3. North Carolina vs. New York (p = 0.402): NOT
SIGNIFICANT
No significant difference between these locations (difference =
-0.90).
Conclusion: Among healthy elderly, Florida residents experience significantly lower depression than New York residents. This suggests environmental, climate, or lifestyle factors in Florida may be protective.
Although the ANOVA was not significant for Study 2, examining pairwise comparisons provides descriptive information.
tukey_2 <- TukeyHSD(anova_model_2, conf.level = 0.95)
print(tukey_2)
## Tukey multiple comparisons of means
## 95% family-wise confidence level
##
## Fit: aov(formula = depression ~ location, data = study2_chronic)
##
## $location
## diff lwr upr p adj
## New York-Florida 0.75 -1.8778 3.3778 0.7721094
## North Carolina-Florida -0.55 -3.1778 2.0778 0.8698440
## North Carolina-New York -1.30 -3.9278 1.3278 0.4636641
tukey_df_2 <- as.data.frame(tukey_2$location) %>%
rownames_to_column("Comparison") %>%
mutate(
Significant = ifelse(`p adj` < 0.05, "Yes", "No"),
across(where(is.numeric), ~round(., 4))
)
kable(tukey_df_2,
caption = "Tukey HSD Post-Hoc Comparisons for Study 2",
col.names = c("Comparison", "Mean Diff", "Lower CI",
"Upper CI", "Adj p-value", "Significant?"))
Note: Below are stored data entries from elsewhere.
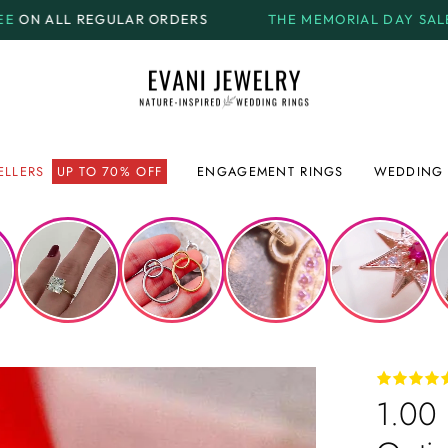
ORDERS
THE MEMORIAL DAY SALE.
GET UP TO
70% OF
ELLERS
UP TO 70% OFF
ENGAGEMENT RINGS
WEDDING 
1.00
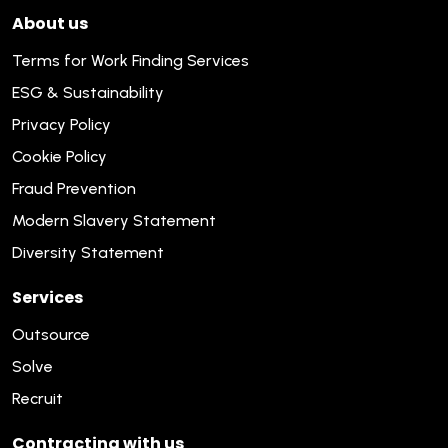
About us
Terms for Work Finding Services
ESG & Sustainability
Privacy Policy
Cookie Policy
Fraud Prevention
Modern Slavery Statement
Diversity Statement
Services
Outsource
Solve
Recruit
Contracting with us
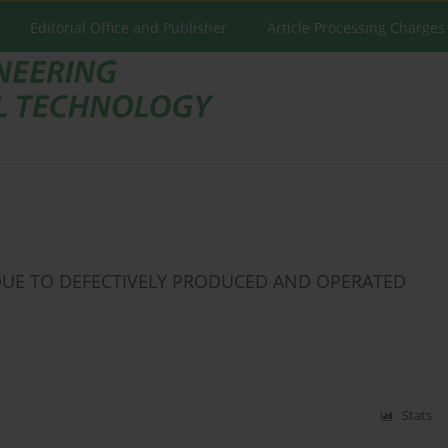
Editorial Office and Publisher
Article Processing Charges
UE TO DEFECTIVELY PRODUCED AND OPERATED
Stats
| Comparison | Mean Diff | Lower CI | Upper CI | Adj p-value | Significant? |
|---|---|---|---|---|---|
| New York-Florida | 0.75 | -1.8778 | 3.3778 | 0.7721 | No |
| North Carolina-Florida | -0.55 | -3.1778 | 2.0778 | 0.8698 | No |
| North Carolina-New York | -1.30 | -3.9278 | 1.3278 | 0.4637 | No |
plot(tukey_2, las = 1, cex.axis = 0.8)
title("95% Confidence Intervals\nStudy 2 (Chronic)")
abline(v = 0, lty = 2, col = "red")
No pairwise comparisons reached statistical significance, consistent with the ANOVA results:
All confidence intervals include zero, indicating no reliable differences across locations for individuals with chronic conditions.
Conclusion: For elderly with chronic conditions, location does not significantly influence depression. The burden of chronic illness dominates, overshadowing location-based effects.